O MPSP começou a campanha para restringir a publicidade de todas as bebidas alcoólicas, com graduação igual ou superior a 0,5 grau Gay-Lussac (hoje o patamar é 13 graus Gay-Lussac). A afirmação “Cerveja também é álcool” pode parecer óbvia, mas não o é para a legislação brasileira atual, que considera a bebida como não alcoólica para fins publicitários.

“Não faz nenhum sentido que a cerveja não seja considerada bebida alcoólica”, comenta Adalberto Pasqualotto, Professor Titular de Direito da PUC-RS e Procurador de Justiça aposentado do Ministério Público do Rio Grande do Sul, em entrevista ao Instituto Alana. Pasqualotto apoia a campanha do MP de São Paulo pela restrição da publicidade de cerveja. “Do jeito que está, as crianças estão expostas. E há uma incongruência: se é proibido vender bebida alcoólica para menores de 18 anos, a publicidade deveria ser proibida na TV em horários de audiência das crianças”, afirma.
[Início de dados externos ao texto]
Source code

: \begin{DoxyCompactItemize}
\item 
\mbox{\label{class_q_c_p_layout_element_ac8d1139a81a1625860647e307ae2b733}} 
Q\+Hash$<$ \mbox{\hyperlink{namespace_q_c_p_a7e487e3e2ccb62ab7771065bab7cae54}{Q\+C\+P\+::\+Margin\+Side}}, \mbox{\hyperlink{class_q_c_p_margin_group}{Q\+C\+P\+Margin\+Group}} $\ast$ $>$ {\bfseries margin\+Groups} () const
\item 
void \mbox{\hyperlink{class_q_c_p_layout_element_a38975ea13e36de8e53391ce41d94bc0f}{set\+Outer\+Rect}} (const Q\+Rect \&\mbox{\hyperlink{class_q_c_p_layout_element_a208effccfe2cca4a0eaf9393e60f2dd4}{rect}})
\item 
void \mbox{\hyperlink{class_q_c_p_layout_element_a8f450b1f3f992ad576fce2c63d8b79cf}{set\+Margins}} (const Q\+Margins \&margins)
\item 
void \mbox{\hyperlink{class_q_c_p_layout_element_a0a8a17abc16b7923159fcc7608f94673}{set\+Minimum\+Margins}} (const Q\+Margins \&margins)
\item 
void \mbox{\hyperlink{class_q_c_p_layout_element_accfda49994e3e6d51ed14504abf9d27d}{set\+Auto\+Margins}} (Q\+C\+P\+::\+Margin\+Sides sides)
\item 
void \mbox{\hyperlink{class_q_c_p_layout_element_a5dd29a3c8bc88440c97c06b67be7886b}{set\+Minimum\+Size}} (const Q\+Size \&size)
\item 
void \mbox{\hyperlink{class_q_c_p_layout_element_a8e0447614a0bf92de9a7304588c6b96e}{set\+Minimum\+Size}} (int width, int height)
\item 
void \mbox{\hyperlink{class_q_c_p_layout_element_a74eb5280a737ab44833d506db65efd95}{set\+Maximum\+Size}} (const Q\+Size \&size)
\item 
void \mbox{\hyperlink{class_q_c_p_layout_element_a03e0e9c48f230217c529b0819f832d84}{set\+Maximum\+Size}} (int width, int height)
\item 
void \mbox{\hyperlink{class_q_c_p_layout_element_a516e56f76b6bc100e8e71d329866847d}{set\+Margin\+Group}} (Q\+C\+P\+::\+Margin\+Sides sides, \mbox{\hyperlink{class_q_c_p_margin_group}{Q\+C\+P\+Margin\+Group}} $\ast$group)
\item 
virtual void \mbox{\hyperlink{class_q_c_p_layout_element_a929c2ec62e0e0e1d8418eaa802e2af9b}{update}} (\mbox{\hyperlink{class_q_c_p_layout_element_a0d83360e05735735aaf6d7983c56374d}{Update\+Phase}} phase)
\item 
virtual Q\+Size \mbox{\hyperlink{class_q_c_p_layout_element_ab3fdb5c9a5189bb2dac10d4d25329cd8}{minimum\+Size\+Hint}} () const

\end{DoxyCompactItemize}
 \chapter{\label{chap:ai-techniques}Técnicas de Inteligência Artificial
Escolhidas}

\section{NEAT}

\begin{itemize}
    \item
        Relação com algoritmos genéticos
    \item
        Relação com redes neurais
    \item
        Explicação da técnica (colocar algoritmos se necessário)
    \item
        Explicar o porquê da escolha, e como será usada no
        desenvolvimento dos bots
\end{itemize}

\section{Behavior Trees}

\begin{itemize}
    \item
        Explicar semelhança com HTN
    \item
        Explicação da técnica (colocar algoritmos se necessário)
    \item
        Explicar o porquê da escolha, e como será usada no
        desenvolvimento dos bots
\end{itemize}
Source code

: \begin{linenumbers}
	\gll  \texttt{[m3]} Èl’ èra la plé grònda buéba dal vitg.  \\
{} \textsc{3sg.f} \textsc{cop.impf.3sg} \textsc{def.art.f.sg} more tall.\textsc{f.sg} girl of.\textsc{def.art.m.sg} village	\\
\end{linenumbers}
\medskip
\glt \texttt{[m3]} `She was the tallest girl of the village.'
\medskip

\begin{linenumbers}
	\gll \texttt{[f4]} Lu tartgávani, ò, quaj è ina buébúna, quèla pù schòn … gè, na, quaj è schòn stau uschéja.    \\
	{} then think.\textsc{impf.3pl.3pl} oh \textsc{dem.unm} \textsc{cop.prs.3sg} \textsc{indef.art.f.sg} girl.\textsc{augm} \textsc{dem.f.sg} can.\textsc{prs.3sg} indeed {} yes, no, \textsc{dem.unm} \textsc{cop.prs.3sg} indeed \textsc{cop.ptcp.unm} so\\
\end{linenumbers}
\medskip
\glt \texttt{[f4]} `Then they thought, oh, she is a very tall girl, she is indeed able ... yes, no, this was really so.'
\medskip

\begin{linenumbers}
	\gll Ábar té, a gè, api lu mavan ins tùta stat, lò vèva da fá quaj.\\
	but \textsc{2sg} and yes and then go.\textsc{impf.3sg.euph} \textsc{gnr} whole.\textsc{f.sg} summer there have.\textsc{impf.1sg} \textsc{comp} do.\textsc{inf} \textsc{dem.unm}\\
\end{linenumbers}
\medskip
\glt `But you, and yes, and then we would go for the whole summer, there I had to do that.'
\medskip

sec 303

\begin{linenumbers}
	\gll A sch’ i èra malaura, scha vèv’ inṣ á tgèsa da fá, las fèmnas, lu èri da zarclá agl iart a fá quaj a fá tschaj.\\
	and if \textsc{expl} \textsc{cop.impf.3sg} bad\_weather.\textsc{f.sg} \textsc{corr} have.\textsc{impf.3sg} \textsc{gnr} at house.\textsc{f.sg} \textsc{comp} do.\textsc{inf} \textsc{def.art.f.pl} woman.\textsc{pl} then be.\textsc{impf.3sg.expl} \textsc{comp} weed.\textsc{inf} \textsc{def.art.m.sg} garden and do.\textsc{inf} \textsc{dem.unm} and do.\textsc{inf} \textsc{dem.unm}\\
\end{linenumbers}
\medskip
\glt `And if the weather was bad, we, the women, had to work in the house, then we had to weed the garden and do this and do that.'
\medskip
Atualmente, as bebidas com menor teor alcóolico podem ser exibidas na televisão a qualquer hora, ao contrário das bebidas com maior teor alcóolico, que são proibidas. Isso faz com que as crianças brasileiras, que ficam em média cinco horas por dia em frente à televisão segundo o Ibope, sejam frequentemente expostas a propagandas de cervejas, ices, coolers e alguns tipos de vinhos. Tais marcas podem associar o seu produto ao esporte, ao desempenho saudável de qualquer atividade, à condução de veículos e a imagens ou ideias de maior êxito ou sexualidade das pessoas.

O resultado é triste: segundo estudo de Alan Vendrame e Ilana Pinsky, da UNIFESP o conteúdo das mensagens publicitárias atua no processo de tomada de decisão do indivíduo para o consumo de álcool entre os 7 e 12 anos.

A criança tende a se identificar com as situações descritas nas publicidades associadas ao humor, erotismo e esportes. Como consequência, 36% dos adolescentes brasileiros bebem pelo menos uma vez por ano. Em média, o consumo começa aos 13 anos – e essa é apenas uma, entre diversas outras consequências para o público infantil.